Amy Jo Lamb, OTD, OTRL, FAOTA

Amy Jo Lamb, OTD, OTRL, FAOTA

This interview is part of a series to promote the 2015 AOTA elections. You can read interviews from the AOTA Board of Directors candidates and from a candidate for Student President here. I also made this handy voting guide.  

Why did you decide to run for President of the AOTA?

I have been blessed with the opportunity to serve the profession of occupational therapy in a variety of positions over the years. When elected as the Vice President of AOTA in 2012, I approached the position with the same mindset I’ve used in the other positions I have served in, with 100% of my focus on the current position I’m serving in instead of what is next. As I approached my final year in the term of my Vice Presidency I felt there were several projects that still had more work to be done and that I still had more to give to those projects. I’m hopeful that as AOTA President-Elect and ultimately AOTA President I will have the opportunity to continue my active work on these initiatives among others.

If elected, what do you anticipate your upcoming year will look like?

The President-Elect position provides the incoming AOTA President with a year to prepare to take on the role. I think it is important to note that current AOTA President Ginny Stoffel will continue serving as the President through June of 2016 and the AOTA President-Elect will work closely with her to ensure a seamless transition for the Association. The AOTA President-Elect will deliver their inaugural presidential address at AOTA’s annual conference in Chicago in April 2016; however will not officially take the role of President until July of 2016.

I anticipate the President-Elect’s year will be immersed in the visioning process for beyond 2017, supporting the AOTA President, and supporting the incoming AOTA Vice President. As AOTA Vice President, a part of my role includes being responsible for overseeing the strategic planning of the AOTA Board of Directors and serving as chair of the Centennial Commission which is a group of leaders across the association who focus their work to the Centennial Vision and the annual priorities set by the Board. I regularly track and report our progress to the Centennial Vision. This background will be very beneficial in my role as President-Elect and ultimately as President.
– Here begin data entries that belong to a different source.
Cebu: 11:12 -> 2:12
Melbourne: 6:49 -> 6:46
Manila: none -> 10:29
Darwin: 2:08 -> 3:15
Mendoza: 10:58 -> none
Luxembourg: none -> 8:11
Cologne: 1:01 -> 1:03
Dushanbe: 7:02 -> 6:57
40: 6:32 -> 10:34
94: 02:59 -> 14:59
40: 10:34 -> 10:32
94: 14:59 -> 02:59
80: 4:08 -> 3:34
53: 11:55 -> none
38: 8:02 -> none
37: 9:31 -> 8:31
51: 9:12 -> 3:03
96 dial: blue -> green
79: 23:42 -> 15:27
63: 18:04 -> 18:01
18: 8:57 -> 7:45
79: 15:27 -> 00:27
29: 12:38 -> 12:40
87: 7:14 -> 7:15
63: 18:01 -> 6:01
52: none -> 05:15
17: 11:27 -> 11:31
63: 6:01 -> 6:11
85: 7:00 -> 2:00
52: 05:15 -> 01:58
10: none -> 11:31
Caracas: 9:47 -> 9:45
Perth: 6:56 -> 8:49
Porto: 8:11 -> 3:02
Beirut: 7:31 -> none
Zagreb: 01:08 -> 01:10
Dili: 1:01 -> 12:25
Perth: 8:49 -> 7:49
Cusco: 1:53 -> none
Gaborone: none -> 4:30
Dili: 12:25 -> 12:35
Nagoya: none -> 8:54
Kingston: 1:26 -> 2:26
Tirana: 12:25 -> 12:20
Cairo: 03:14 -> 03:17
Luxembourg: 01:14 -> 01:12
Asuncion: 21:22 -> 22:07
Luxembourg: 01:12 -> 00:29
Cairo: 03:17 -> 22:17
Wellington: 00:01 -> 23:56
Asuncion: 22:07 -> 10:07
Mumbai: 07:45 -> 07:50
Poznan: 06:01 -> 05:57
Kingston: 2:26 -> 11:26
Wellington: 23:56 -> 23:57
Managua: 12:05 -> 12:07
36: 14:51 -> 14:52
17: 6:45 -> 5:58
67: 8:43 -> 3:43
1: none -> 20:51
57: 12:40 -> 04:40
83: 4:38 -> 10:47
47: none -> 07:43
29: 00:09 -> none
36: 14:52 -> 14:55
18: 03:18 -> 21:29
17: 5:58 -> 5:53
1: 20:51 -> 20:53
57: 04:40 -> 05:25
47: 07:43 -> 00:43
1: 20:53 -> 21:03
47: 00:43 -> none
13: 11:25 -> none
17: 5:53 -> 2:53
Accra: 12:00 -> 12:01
In addition, I would expect to continue working on initiatives that I am currently engaged in such as the OT distinct value priority and promoting the role of occupational therapy in primary care.

What are two specific goals you would like to achieve through your office in the upcoming year?

  1. Support an inclusive visioning process among AOTA members to develop a clear roadmap for the profession beyond 2017.
  2. Promote the use of the OT distinct value statement and materials being developed to further move the profession down the path of being a powerful and widely recognized profession.

In what area is it most critical for the AOTA to achieve growth over the next 5 years?

Of critical importance is being able to define, articulate, demonstrate and document the distinct value of occupational therapy. This has been a part of our professional dialogue for over fifty years and as we approach our 100th year it is time we step forward to the challenge. This will serve as a mechanism to ensure the vitality of the occupational therapy profession and access for recipients that can benefit from our services.

Additionally, we must maintain our focus on issues that are important to the future of occupational therapy practice such as: expanding advocacy and influence and being present at policymaking tables, growing membership in state and national professional associations, and development of positions in primary care to meet the needs of the shifting health care system.

As we look at the dynamic systems in which we practice, it is important for the profession to have an open dialogue about our preparation of the next generation of practitioners and identify methods to develop well-equipped system thinkers that meet the occupational needs of individuals and society.

Finally, I believe that we must empower occupational therapy practitioners to use their clinical judgment and expertise to demonstrate how occupational therapy enhances quality, improves efficiency and serves as a cost effective solution that will meet the needs identified by both healthcare and education systems.

What is one thing that you want voters to know about you?

Deciding to run for AOTA President was a very reflective process for me. I included my family in this process from the very beginning. My husband and our children (13 and 11) are aware of the professional satisfaction I find in the work I do for AOTA and they are also very aware of the amount of time this work takes. I do not miss much on the home front and you will often find my family traveling with me as they are able. I am grateful that my family supported and encouraged me to run for AOTA President. If they had not, my name would not be on the ballot.